Arbeitsaufträge:
- 1) Übersetze aus dem Bericht über den Brunnen von Gajarine folgenden Satz ins Englische: „Das Einsenken dieser Roͤhren war sehr schwierig, indem wir durch ein Lager grober Geschiebe sezen mußten.“
- 2) Wann begann laut dem Bericht über den Brunnen von Gajarine die Bohrung des Brunnens?
- 3) Schreibe den Bericht über den Brunnen von Gajarine im Anschluss an seine letzte Zeile weiter.
+++ Textauszug
Notiz uͤber einige Erscheinungen, welche
beim Graben eines artesischen Brunnens zu Gajarine in Italien beobachtet
wurden.
Aus dem Bulletin de la Société
d'encouragement. Junius 1835, S. 474.
Erscheinungen beim Graben eines artesischen Brunnens.
Hr. Graf di Porcia gibt
in einem Schreiben vom 28. Mai, welches er an Hrn. Vicomte Héricart de Thury richtete, folgende sehr
interessante Notiz uͤber mehrere Erscheinungen, die er beobachtete,
waͤhrend er zu Gajarine in Italien einen artesischen Brunnen bohren ließ.
„Das sonderbare Phaͤnomen, welches ich beim Bohren meines Brunnens
beobachtete, hat einige Aehnlichkeit mit dem Feuer oder
Wasserstoffgas-Brunnen an den Salinen von Ou-Tou-Kio bei
Kinting in China. Es besteht naͤmlich in einer Entwikelung von
geschwefeltem und
vielleicht auch gekohlstofftem Wasserstoffgase, welches vom Grunde eines
artesischen Brunnens aus emporsteigt, den ich zu Gajarine bei Treviso bohren
ließ. Da mir die fortwaͤhrende Erneuerung dieses Phaͤnomenes die
Aufmerksamkeit der Gelehrten zu verdienen scheint, so will ich das Wesentliche
davon mittheilen.“
„Ich begann die Bohrung des Brunnens in der Mitte Septembers 1832, war
aber drei Mal gezwungen, meine Arbeiten zu unterbrechen, und sie mit
Veraͤnderung der Bohrstelle sogar drei Mal von Neuem zu beginnen. Auch
war ich hierbei genoͤthigt, die Instrumente, die ich mir nach den besten,
in franzoͤsischen, englischen und deutschen Werken befindlichen
Abbildungen hatte verfertigen lassen, verschieden abzuaͤndern. Und um
endlich meine Verlegenheit voll zu machen, brachen die gußeisernen
Roͤhren, die ich mir aus Deutschland hatte kommen lassen, als ich sie in
die Bohrloͤcher einsenken wollte. Alle diese Schwierigkeiten waren jedoch
nicht im Stande, mich zu entmuthigen; ich sezte meine Arbeiten ununterbrochen
fort, denn ich wollte Wasser haben.“
„Am 28 Mai l. J. ersezte ich die gußeisernen Roͤhren durch
Roͤhren aus Schmiedeisen von 1 Met. 27 Centim. Laͤnge und 16
Centim. Durchmesser, welche mit solcher Genauigkeit in einander paßten, daß sie
selbst durch die staͤrksten Schlage des Rammblokes, der zum Einsezen
derselben verwendet wurde, ihre senkrechte Richtung nicht verloren. Das
Einsenken dieser Roͤhren war sehr schwierig, indem wir durch ein Lager
grober Geschiebe sezen mußten.“
„Mittelst dieser neuen Roͤhren und mittelst neuer Instrumente, die
ich hatte verfertigen lassen, gelang es mir endlich nach Beseitigung der
Dammerde folgende Schichten zu durchdringen:
ein Lager groben Kies von
1 Met.
++++++
+++ Einträge
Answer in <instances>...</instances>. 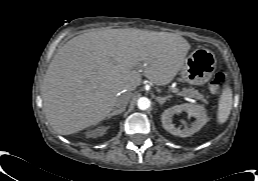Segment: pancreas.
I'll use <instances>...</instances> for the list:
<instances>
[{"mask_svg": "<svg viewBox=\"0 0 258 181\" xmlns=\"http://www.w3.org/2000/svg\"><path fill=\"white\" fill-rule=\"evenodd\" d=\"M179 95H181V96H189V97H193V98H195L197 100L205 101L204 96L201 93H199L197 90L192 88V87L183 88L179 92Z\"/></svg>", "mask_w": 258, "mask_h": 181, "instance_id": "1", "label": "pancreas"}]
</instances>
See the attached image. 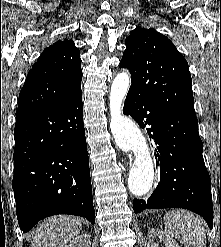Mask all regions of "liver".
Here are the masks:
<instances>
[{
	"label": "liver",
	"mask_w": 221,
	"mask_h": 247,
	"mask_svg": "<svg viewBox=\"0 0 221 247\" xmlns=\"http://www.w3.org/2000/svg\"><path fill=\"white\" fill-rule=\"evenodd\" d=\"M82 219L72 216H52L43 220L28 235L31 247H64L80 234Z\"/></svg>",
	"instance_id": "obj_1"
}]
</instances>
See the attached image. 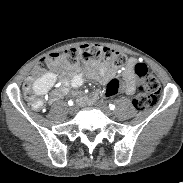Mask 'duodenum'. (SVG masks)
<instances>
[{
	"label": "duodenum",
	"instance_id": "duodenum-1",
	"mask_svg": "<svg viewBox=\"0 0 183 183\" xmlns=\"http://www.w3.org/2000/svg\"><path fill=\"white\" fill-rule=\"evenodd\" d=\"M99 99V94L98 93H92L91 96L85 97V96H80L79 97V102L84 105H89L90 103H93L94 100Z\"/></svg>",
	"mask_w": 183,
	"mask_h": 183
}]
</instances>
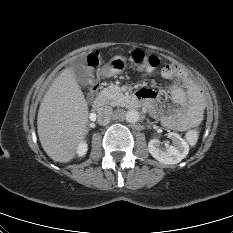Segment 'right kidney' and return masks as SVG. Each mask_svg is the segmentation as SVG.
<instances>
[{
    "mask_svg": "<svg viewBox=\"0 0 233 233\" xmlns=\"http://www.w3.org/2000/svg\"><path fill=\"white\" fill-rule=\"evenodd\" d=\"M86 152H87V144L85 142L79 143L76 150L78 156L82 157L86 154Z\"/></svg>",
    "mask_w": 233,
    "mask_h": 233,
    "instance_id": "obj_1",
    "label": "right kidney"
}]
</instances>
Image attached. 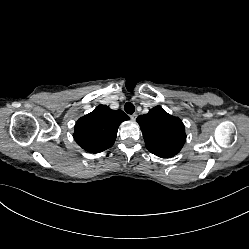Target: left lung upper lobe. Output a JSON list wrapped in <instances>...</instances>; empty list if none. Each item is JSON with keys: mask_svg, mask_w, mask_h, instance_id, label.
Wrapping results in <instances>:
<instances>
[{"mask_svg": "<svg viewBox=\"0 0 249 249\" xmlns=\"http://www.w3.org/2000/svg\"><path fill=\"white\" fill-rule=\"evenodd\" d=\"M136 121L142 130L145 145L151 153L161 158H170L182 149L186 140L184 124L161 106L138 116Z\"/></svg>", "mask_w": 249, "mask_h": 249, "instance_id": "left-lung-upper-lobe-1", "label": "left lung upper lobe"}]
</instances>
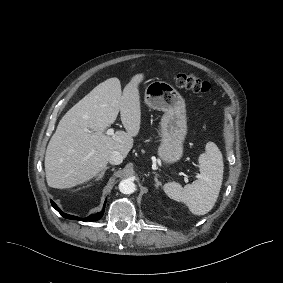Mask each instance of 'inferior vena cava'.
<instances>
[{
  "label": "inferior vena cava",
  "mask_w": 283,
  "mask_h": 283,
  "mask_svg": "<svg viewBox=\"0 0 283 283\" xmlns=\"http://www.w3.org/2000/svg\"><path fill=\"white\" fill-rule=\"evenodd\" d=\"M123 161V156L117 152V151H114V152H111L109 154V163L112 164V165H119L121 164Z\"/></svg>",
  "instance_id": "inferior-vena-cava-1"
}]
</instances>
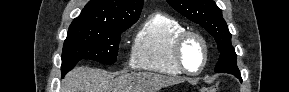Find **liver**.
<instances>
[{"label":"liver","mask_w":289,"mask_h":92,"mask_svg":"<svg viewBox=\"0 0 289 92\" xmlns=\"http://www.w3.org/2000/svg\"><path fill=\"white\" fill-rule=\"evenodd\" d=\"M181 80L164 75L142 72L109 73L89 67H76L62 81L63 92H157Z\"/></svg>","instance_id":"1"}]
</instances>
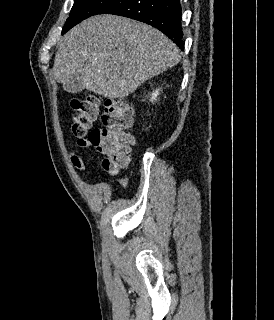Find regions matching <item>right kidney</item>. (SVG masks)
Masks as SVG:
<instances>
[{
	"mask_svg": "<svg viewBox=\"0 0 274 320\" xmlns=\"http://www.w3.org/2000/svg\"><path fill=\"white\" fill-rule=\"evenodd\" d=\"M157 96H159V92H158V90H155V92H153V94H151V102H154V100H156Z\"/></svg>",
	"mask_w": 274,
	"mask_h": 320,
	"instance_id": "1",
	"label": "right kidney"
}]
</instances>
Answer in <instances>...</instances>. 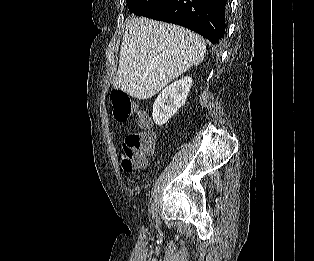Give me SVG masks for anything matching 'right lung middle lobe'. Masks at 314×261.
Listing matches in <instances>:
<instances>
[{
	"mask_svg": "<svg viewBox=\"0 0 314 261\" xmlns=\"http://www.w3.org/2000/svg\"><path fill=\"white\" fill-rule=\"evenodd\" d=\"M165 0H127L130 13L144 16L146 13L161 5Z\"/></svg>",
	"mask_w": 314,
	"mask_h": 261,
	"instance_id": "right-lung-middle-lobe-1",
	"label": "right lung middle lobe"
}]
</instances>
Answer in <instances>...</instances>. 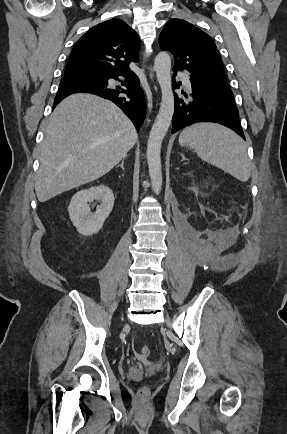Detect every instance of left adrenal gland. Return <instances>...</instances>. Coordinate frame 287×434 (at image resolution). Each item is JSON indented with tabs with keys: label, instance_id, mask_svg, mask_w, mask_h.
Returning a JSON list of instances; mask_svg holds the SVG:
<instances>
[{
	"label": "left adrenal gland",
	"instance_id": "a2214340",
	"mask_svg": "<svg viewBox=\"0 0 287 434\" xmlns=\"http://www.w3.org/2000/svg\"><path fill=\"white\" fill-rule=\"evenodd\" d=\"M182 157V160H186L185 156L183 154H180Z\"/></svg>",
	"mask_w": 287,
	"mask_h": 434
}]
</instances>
++++++
+++ Einträge
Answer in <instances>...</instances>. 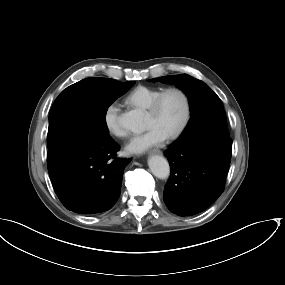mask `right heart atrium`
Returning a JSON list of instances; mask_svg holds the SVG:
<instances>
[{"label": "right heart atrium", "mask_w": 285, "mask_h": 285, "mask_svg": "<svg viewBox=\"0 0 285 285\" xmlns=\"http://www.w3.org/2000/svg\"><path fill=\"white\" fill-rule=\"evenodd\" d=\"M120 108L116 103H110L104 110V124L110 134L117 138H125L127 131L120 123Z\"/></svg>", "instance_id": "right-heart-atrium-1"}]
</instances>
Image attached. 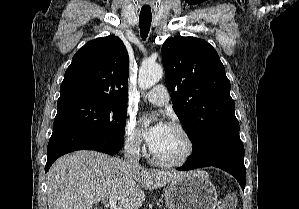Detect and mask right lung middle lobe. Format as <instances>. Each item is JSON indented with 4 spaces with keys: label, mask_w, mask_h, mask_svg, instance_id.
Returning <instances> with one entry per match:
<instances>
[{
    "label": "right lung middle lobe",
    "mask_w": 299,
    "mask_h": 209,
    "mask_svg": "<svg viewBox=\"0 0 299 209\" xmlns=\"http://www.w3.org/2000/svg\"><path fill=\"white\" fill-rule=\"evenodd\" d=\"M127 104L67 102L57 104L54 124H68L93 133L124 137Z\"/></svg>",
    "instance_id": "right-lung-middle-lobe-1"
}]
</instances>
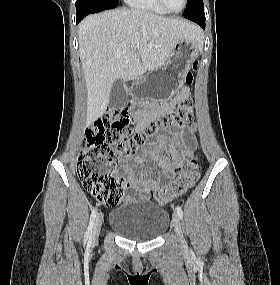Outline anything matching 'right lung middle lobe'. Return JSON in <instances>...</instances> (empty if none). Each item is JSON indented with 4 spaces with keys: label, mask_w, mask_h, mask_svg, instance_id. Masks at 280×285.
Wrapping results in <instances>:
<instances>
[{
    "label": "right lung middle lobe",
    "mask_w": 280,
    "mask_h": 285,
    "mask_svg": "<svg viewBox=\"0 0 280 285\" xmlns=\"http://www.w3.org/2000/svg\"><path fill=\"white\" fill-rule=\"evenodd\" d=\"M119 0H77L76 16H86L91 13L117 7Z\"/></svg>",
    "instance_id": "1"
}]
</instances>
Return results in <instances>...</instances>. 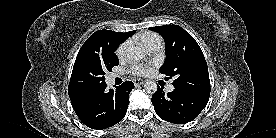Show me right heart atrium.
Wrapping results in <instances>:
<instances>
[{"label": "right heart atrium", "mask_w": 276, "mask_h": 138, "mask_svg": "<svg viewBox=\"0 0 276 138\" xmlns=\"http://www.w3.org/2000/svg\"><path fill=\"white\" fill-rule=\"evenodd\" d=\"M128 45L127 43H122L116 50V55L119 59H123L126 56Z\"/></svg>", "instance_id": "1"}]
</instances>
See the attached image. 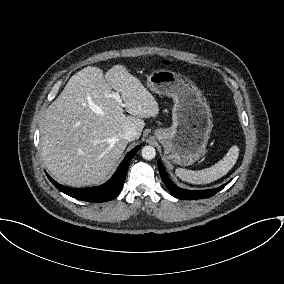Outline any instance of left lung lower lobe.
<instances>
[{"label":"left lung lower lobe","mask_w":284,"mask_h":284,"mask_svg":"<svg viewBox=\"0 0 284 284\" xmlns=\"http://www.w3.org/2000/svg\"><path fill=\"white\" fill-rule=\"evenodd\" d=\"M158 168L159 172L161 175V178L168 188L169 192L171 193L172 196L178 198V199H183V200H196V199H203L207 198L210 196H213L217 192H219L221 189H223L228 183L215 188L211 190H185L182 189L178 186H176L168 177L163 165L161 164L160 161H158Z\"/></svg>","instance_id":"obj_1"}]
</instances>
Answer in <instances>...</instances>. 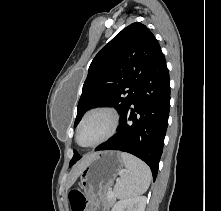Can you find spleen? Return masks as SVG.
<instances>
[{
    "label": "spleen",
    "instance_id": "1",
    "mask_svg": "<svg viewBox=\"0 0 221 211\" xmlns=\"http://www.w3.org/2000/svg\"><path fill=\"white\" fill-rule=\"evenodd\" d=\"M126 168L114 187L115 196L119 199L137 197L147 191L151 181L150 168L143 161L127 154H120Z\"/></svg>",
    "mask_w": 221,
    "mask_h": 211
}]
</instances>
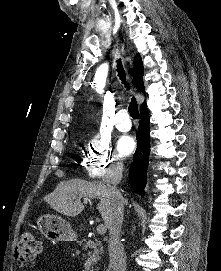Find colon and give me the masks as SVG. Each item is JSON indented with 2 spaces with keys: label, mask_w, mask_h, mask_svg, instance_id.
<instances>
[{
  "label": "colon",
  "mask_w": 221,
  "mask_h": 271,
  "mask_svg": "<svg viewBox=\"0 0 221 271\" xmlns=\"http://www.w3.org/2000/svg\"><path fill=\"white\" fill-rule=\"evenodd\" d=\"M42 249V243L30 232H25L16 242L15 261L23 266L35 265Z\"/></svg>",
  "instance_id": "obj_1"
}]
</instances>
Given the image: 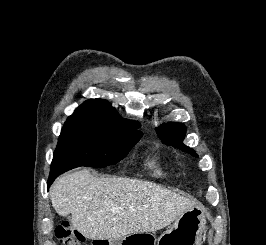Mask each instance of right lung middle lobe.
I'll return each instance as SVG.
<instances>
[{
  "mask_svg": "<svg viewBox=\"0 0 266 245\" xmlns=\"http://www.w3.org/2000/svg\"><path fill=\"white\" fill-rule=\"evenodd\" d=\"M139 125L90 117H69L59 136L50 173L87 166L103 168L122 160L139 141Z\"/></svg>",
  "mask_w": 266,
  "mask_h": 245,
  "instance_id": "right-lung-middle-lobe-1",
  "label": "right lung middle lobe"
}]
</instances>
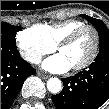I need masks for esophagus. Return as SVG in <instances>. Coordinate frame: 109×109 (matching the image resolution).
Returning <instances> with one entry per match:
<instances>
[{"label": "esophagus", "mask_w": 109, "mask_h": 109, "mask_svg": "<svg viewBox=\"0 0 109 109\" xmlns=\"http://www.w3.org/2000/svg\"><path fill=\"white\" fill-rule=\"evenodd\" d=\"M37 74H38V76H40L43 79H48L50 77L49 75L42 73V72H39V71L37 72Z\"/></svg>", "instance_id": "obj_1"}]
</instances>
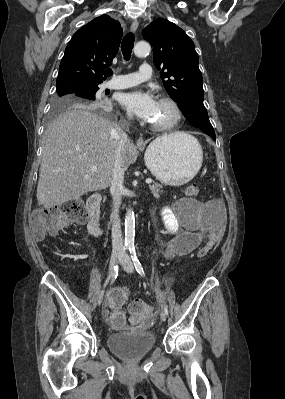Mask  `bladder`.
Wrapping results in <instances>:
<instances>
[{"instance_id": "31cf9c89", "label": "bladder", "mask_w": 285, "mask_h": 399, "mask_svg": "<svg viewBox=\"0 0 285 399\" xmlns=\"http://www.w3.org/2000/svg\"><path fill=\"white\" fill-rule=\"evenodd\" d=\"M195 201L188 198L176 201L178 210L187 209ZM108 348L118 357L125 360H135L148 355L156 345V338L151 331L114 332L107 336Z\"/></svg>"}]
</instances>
++++++
+++ Einträge
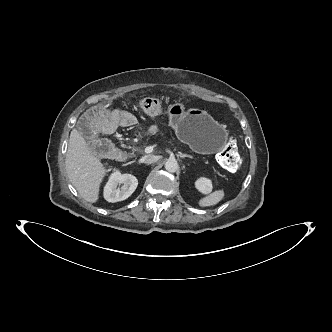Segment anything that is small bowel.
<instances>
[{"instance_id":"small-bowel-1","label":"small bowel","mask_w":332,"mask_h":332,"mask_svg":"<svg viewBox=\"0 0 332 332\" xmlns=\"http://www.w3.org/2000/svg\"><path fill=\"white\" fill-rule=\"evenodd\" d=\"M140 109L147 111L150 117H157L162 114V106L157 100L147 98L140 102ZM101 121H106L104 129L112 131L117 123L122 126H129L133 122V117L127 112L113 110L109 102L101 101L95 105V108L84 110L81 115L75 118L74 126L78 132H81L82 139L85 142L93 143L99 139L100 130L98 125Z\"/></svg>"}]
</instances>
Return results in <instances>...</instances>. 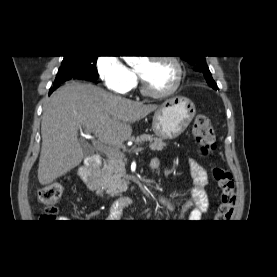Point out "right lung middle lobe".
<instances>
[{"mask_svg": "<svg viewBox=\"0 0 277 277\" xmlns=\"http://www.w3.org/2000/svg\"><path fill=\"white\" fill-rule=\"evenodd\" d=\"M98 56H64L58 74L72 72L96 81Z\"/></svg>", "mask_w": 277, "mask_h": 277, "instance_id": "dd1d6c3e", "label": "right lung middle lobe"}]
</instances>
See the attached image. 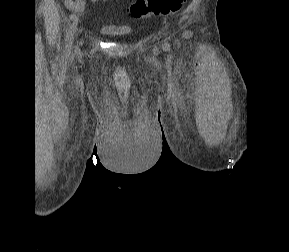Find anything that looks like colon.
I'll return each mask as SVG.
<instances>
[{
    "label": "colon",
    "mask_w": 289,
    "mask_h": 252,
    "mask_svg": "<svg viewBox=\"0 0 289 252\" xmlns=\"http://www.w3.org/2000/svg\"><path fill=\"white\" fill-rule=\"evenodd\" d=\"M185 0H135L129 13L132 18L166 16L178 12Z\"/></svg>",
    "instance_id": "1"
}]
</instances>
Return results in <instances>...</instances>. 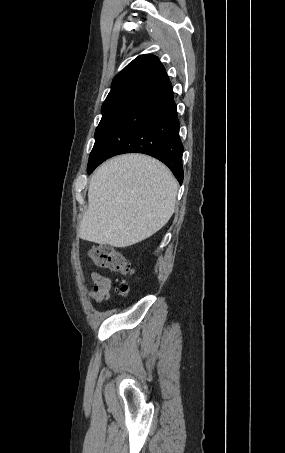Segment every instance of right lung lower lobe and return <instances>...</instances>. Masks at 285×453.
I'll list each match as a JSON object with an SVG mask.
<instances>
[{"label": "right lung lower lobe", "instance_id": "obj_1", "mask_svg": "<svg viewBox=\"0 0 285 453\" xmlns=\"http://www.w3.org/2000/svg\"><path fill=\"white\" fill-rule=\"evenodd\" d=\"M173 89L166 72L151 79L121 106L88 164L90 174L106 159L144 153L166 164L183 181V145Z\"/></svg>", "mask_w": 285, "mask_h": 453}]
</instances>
++++++
Lösungen:
- 1) Sinking these pipes was very difficult, since we had to pass through a layer of coarse rubble.

- 2) In der Mitte Septembers 1832.

- 3)
58 C.
ein Lager Thon von
5 –
06 –
mehrere abwechselnde Lager Sand und
Kies
13 –
50 –
–––––––––––
20 Met.
14 C.
In dieser Tiefe kam ich auf ein Lager
sehr harter und sehr compacter Geschiebe, welche durch ein
Bindemittel mit einander verbunden waren und so großen Widerstand
gegen die Instrumente leisteten, daß ich nur mit
groͤßter Schwierigkeit hindurch gelangen konnte. Nach
drei Tagen ununterbrochener Arbeit kam ich endlich durch dieses
Lager, welches
0 –
31
–
Dike hatte, und worauf der Bohrer in
eine Schichte thonigen Sandes von
1
–
82 –
Transport
22 Met.
27. C
Transport
22 Met.
27 C.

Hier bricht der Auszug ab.